In addition to its criminal conduct in the FX market, UBS has been required to plead guilty to felony wire fraud for its Libor-related conduct. The Swiss bank is also required to implement an institution-wide compliance programme designed to prevent future violations in FX and interest rate benchmark trading.

Assistant Attorney General, Bill Baer, explained that the guilty pleas come from the parent-level companies and that the DoJ has insisted upon three years of court supervised probation for each of the banks. They are all also expected to take remedial action aimed at improving their oversight of activity within the bank and ensuring that criminal activity can not take place within these institutions undetected in the future.

Lynch said that the parent-level guilty pleas mean that at each bank, the entire institution was affected in a systemic way.

“Sometimes you will see a situation where the activity is limited. This was systemic and impacted the banks so much that the parent-level pleas are appropriate,” she commented, adding later: “Having a guilty plea at the parent level by a major financial institution is not something they enter into lightly or with any great joy in their hearts.”
--------------------------------------------------
* **To do**
- A) Print the passage of the bank guilty-plea text between "Assistant Attorney General, Bill" and "in the future.", inclusive.
- B) Continue the text on the banks' guilty pleas from its final sentence.

* **Extracted material**
--------------------------------------------------
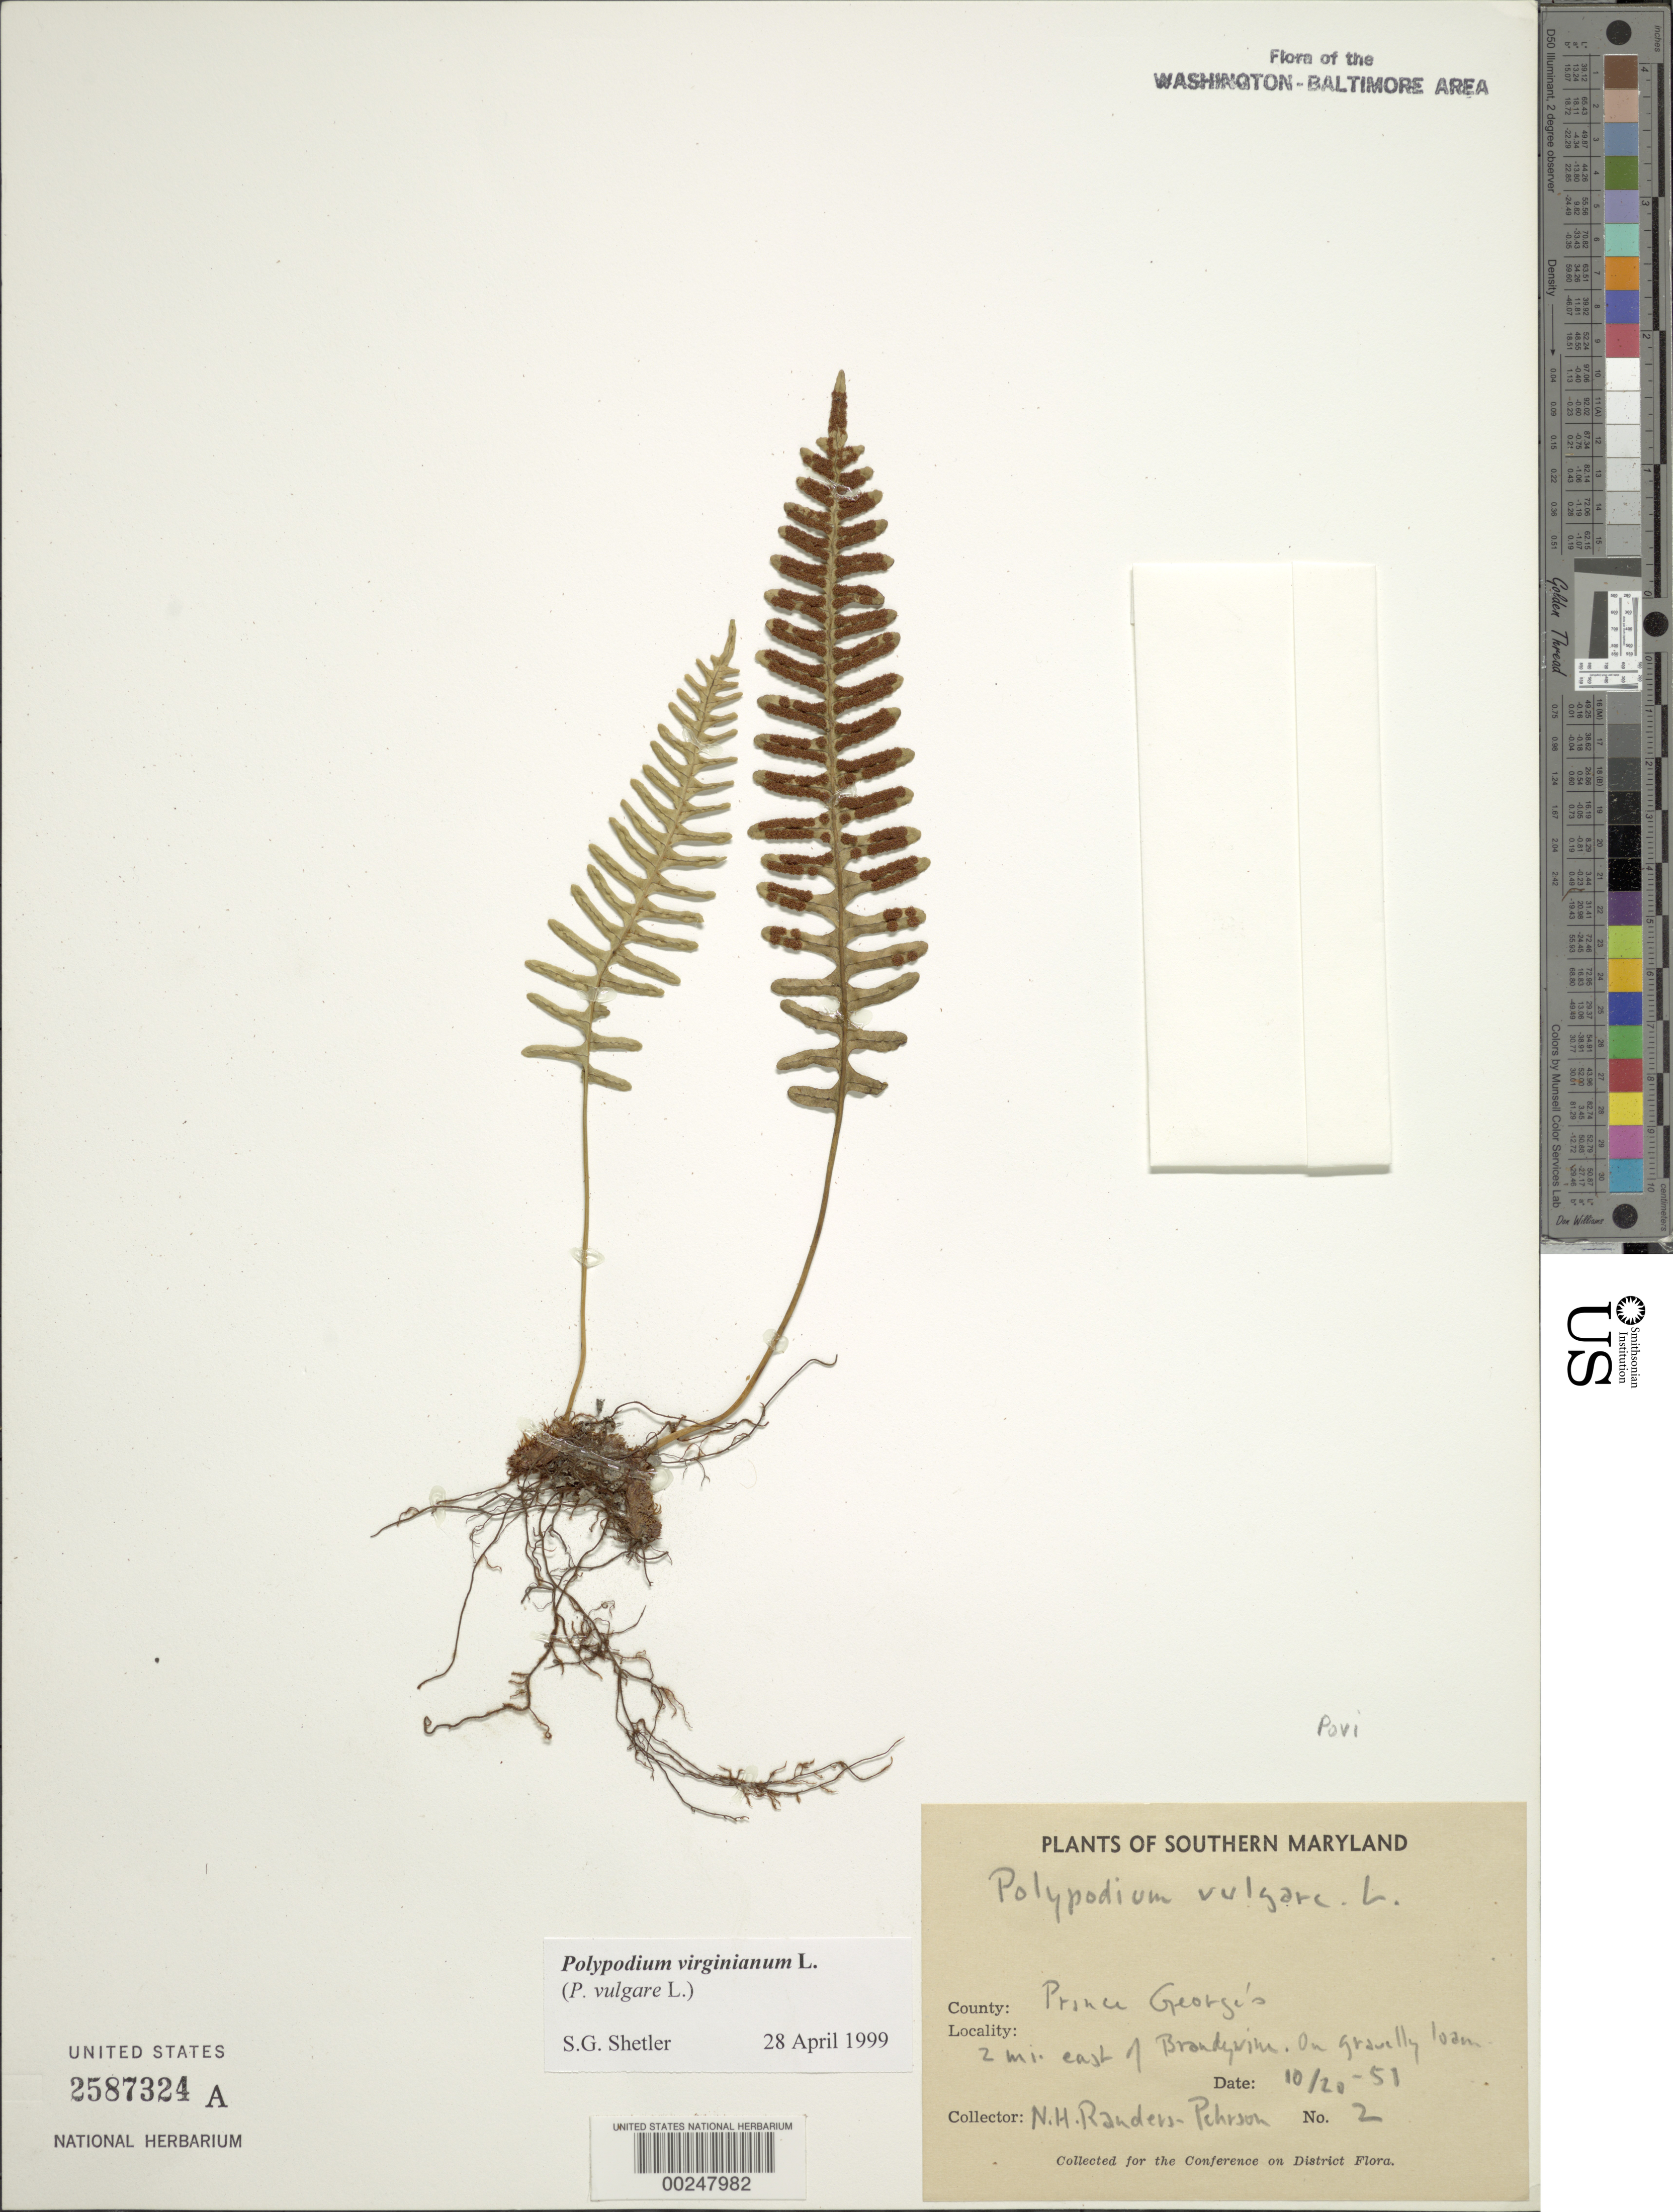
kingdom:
--------------------------------------------------
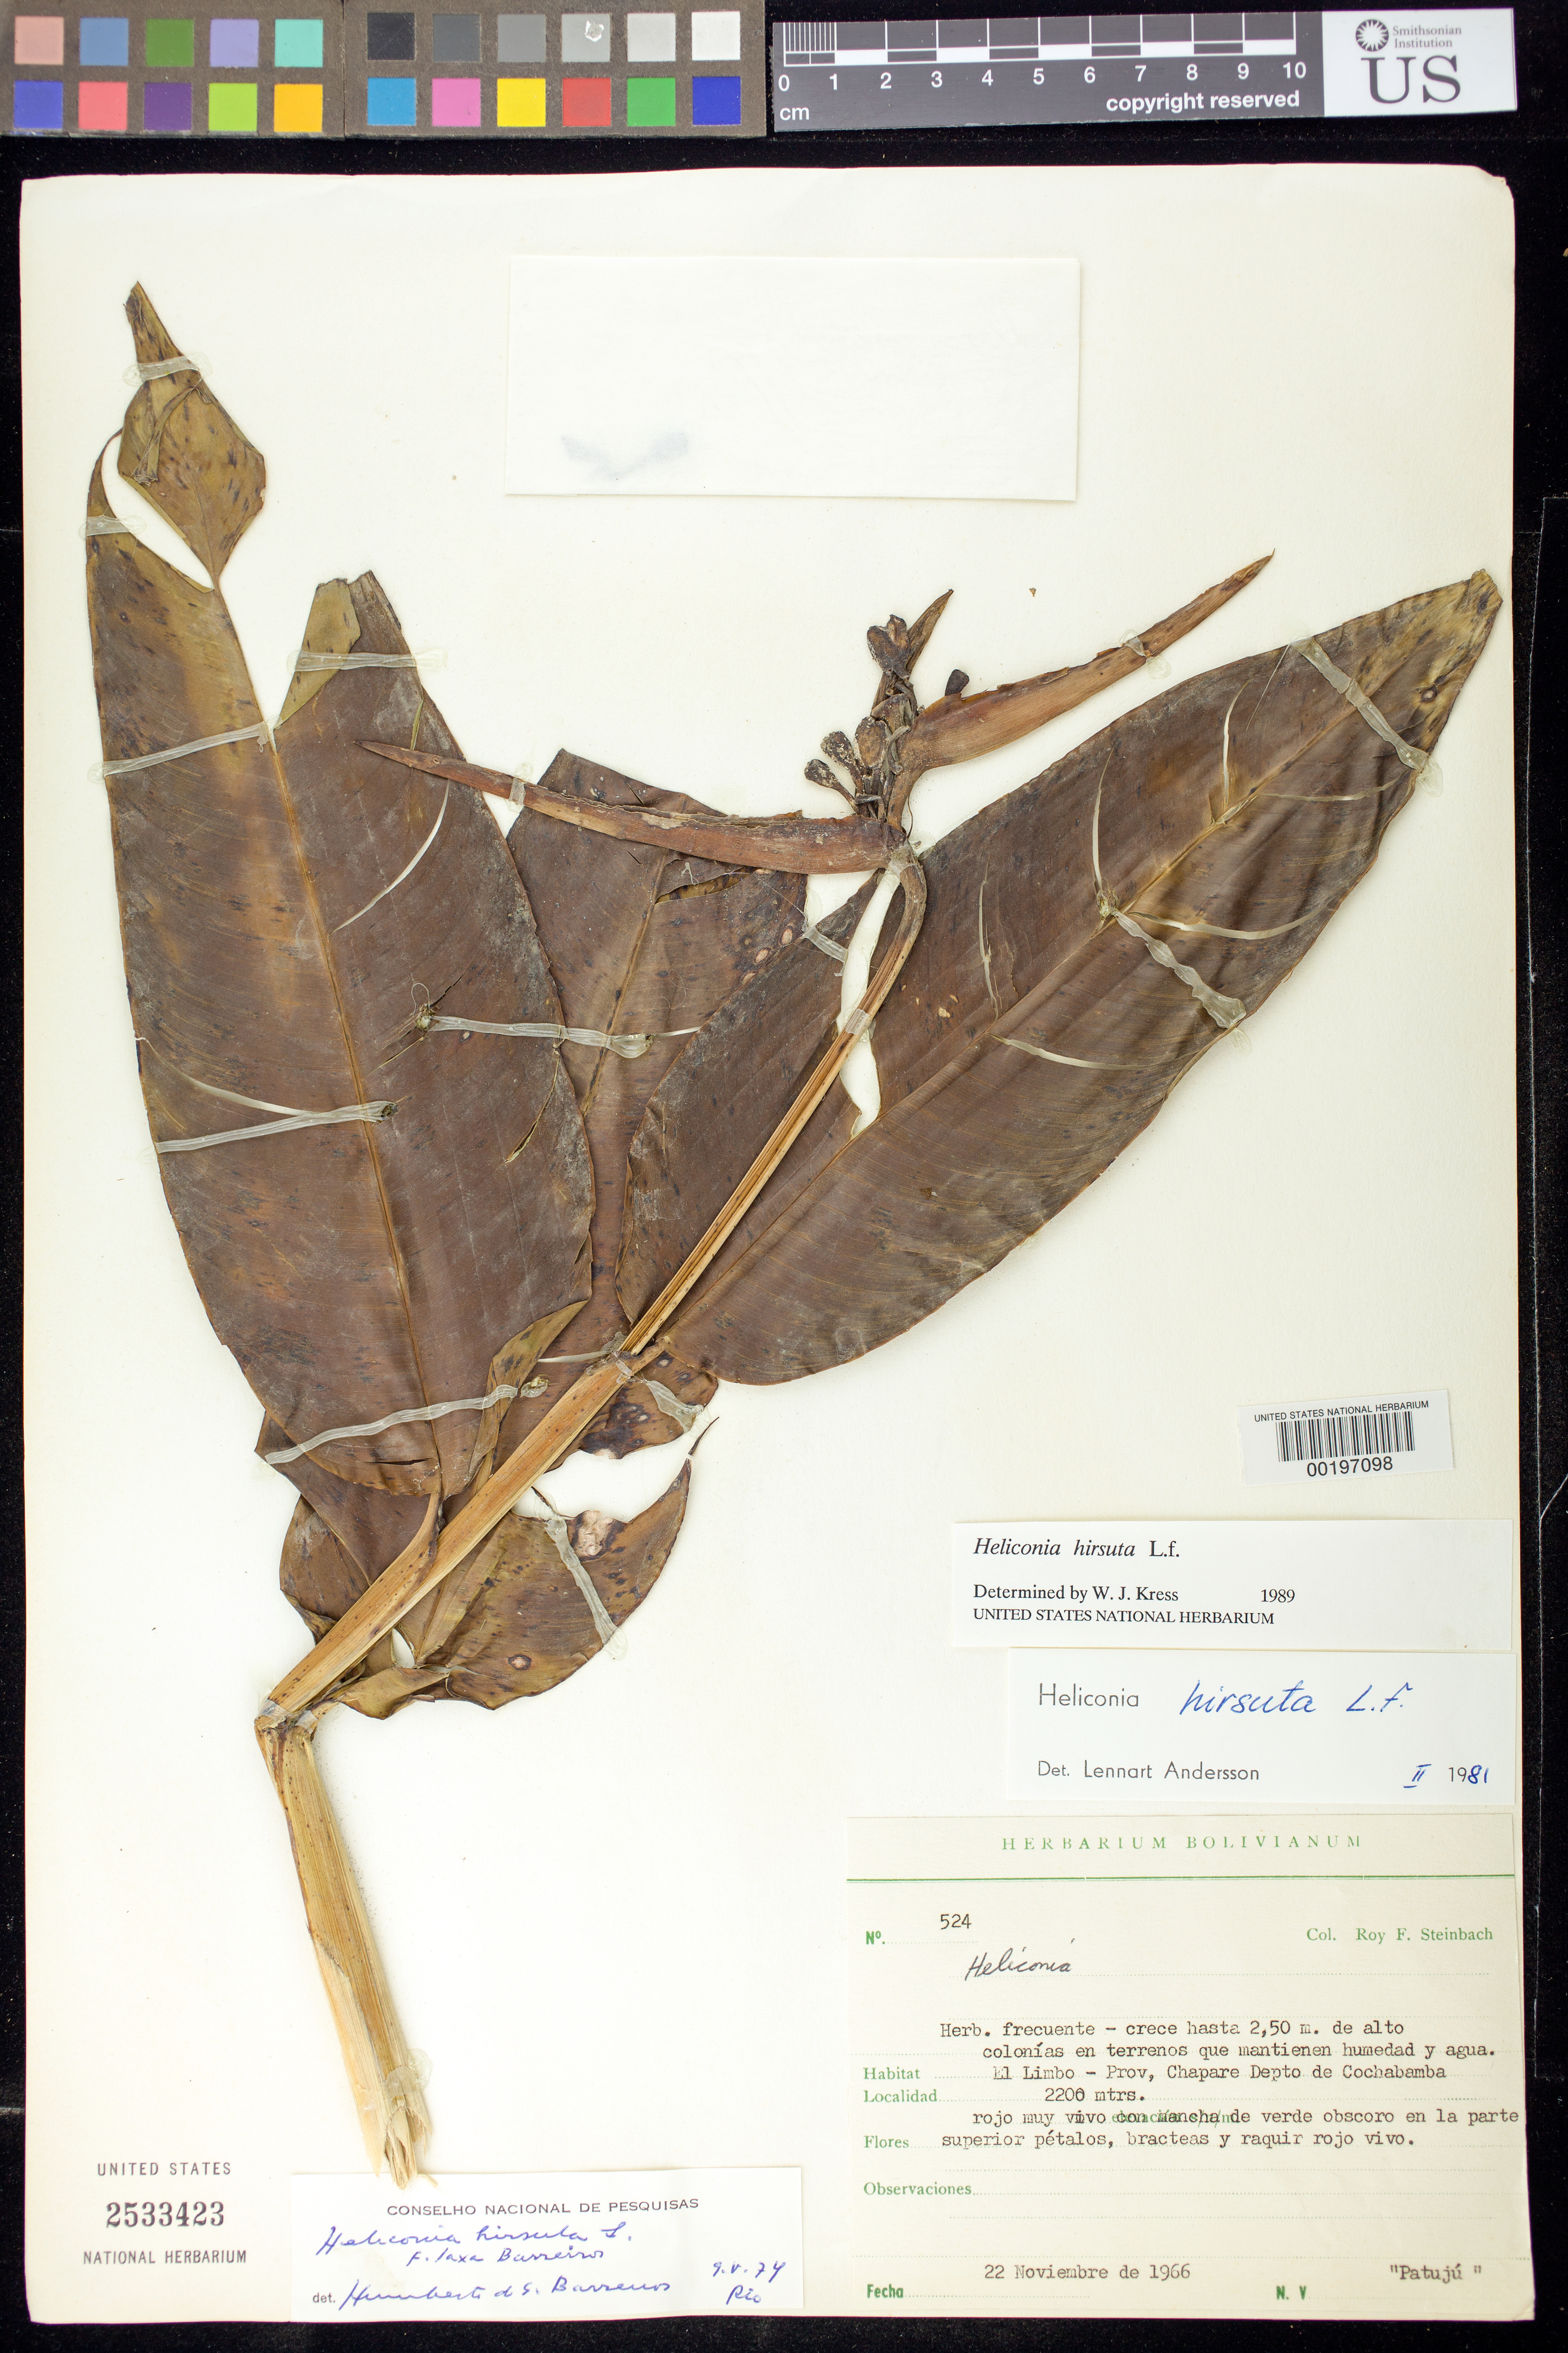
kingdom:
--------------------------------------------------
* **Expected responses**
- A)
Assistant Attorney General, Bill Baer, explained that the guilty pleas come from the parent-level companies and that the DoJ has insisted upon three years of court supervised probation for each of the banks. They are all also expected to take remedial action aimed at improving their oversight of activity within the bank and ensuring that criminal activity can not take place within these institutions undetected in the future.

- B)
Profit & Loss reported earlier this week that this latest round of settlements is likely to be followed by criminal cases against individuals, and Lynch confirmed that the DoJ is investigating a number of individuals in connection with alleged FX market abuse, but said that she could not comment on these ongoing investigations. However, Lynch did note that the DoJ is requiring cooperation with the banks in targeting individuals who were involved in criminal behaviour.

Additionally, the Federal Reserve says that it will be requiring all six of the institutions fined to cooperate in its investigations regarding the individuals involved in perpetrating this FX market abuse.